8. **Every mutation names its layer.** A PR touching streaming, recovery,
context reconstruction, compression, replay, or sidebar metadata should state
which layer it changes and what regression proves the invariant still holds.
## Review Checklist
Use this checklist for PRs that touch run state, streaming, replay, compression,
context reconstruction, or session metadata:
- Which state layers does this PR read or write?
- Which layer is the source of truth after this change?
- Can the visible transcript and model context diverge? If yes, is that
deliberate and user-visible?
- What happens after browser refresh, session switch, SSE reconnect, and WebUI
restart?
- Does replay rebuild the same scene without duplicates?
- Can this change move a session in the sidebar without meaningful user or
assistant activity?
- Can automatic compression or recovery text become visible active-turn content?
- What test or manual evidence proves the invariant?
## Existing Issue Map
| Example | State boundary exposed | Relevant invariant |
|---|---|---|
| [#2341](https://github.com/nesquena/hermes-webui/issues/2341) / [#2342](https://github.com/nesquena/hermes-webui/pull/2342) | Active reattach could show agent activity without the pending user turn that started it | 2 |
| [#2344](https://github.com/nesquena/hermes-webui/issues/2344) / [#2347](https://github.com/nesquena/hermes-webui/pull/2347) | Session switching could lose or reorder the live thinking/tool/interim timeline | 3, 5 |
| [#2345](https://github.com/nesquena/hermes-webui/issues/2345) / [#2349](https://github.com/nesquena/hermes-webui/pull/2349) | Stale stream cleanup could mutate `updated_at` and resurface old sessions | 4 |
| [#2346](https://github.com/nesquena/hermes-webui/issues/2346) / [#2348](https://github.com/nesquena/hermes-webui/pull/2348) | Thinking cards could repeat interim assistant progress text | 5 |
| [#2353](https://github.com/nesquena/hermes-webui/issues/2353) / [#2354](https://github.com/nesquena/hermes-webui/pull/2354) | Recovered pending user turns could be visible but missing from model context | 1 |
| [#2355](https://github.com/nesquena/hermes-webui/issues/2355) / [#2357](https://github.com/nesquena/hermes-webui/pull/2357) | Auto-compression rotation could leave reference-only cards in the active conversation tail | 3, 6 |
| [#2308](https://github.com/nesquena/hermes-webui/issues/2308) / [#2309](https://github.com/nesquena/hermes-webui/pull/2309) | Compressed sessions could resume stale agent tasks when the user starts an ordinary fresh chat | 6 |
| [#2283](https://github.com/nesquena/hermes-webui/pull/2283) | Run event journal replay provides the foundation for ordered recovery | 5 |
These references are evidence for the contract. This RFC does not make the
linked implementation PRs dependent on this document, and it does not close the
tracking issue by itself.
## Relationship To The Run Adapter RFC
The run adapter RFC defines the longer-term event/control boundary for WebUI and
Hermes runtime ownership. This RFC defines the consistency rules that the current
WebUI and any future adapter-backed implementation must preserve.

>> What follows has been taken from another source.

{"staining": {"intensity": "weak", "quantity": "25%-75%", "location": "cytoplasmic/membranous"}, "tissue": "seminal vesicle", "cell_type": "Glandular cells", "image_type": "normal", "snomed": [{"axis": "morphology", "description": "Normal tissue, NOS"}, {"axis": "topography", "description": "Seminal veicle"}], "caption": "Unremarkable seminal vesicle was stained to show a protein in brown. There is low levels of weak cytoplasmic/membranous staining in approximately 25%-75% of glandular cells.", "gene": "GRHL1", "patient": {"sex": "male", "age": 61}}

The two documents should be read together:
- The adapter contract answers: "Where should execution ownership live?"
- This consistency contract answers: "How do transcript, context, streams,
replay, compression, and UI metadata stay coherent while execution is active
or being recovered?"
## Rollout Plan
1. Land this RFC as a reviewable draft and refine it through PR discussion.

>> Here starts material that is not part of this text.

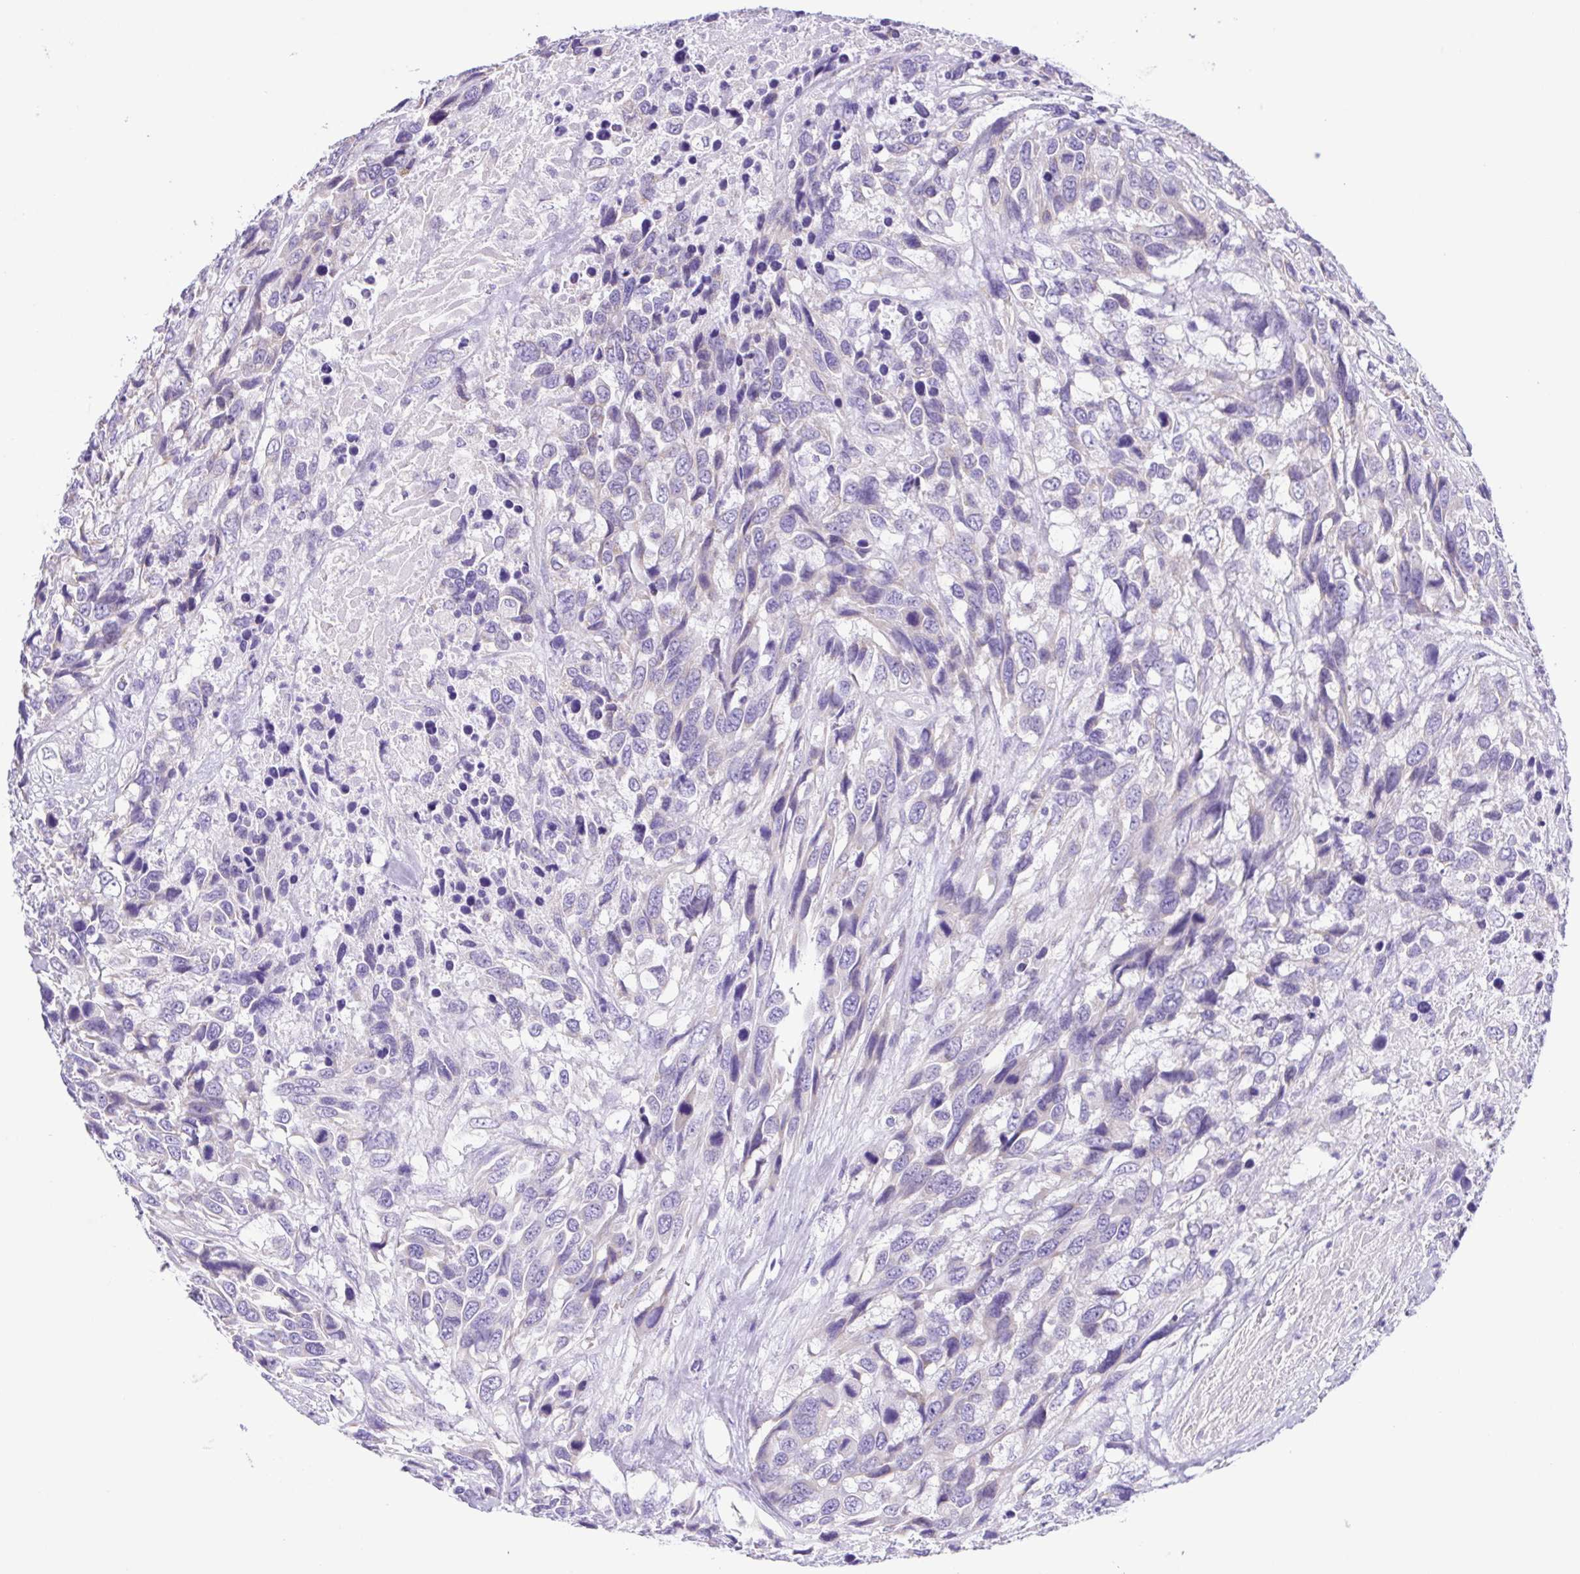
{"staining": {"intensity": "negative", "quantity": "none", "location": "none"}, "tissue": "urothelial cancer", "cell_type": "Tumor cells", "image_type": "cancer", "snomed": [{"axis": "morphology", "description": "Urothelial carcinoma, High grade"}, {"axis": "topography", "description": "Urinary bladder"}], "caption": "The immunohistochemistry (IHC) micrograph has no significant expression in tumor cells of urothelial cancer tissue.", "gene": "CD72", "patient": {"sex": "female", "age": 70}}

2. Link future streaming/recovery/compression/sidebar PRs back to the invariant
they intentionally preserve or change.
3. Convert recurring checklist items into focused regression tests where
practical.
4. If #1925 introduces a new adapter-backed runtime layer, update this RFC or
replace it with the accepted implementation contract so these invariants do
not live only in historical discussion.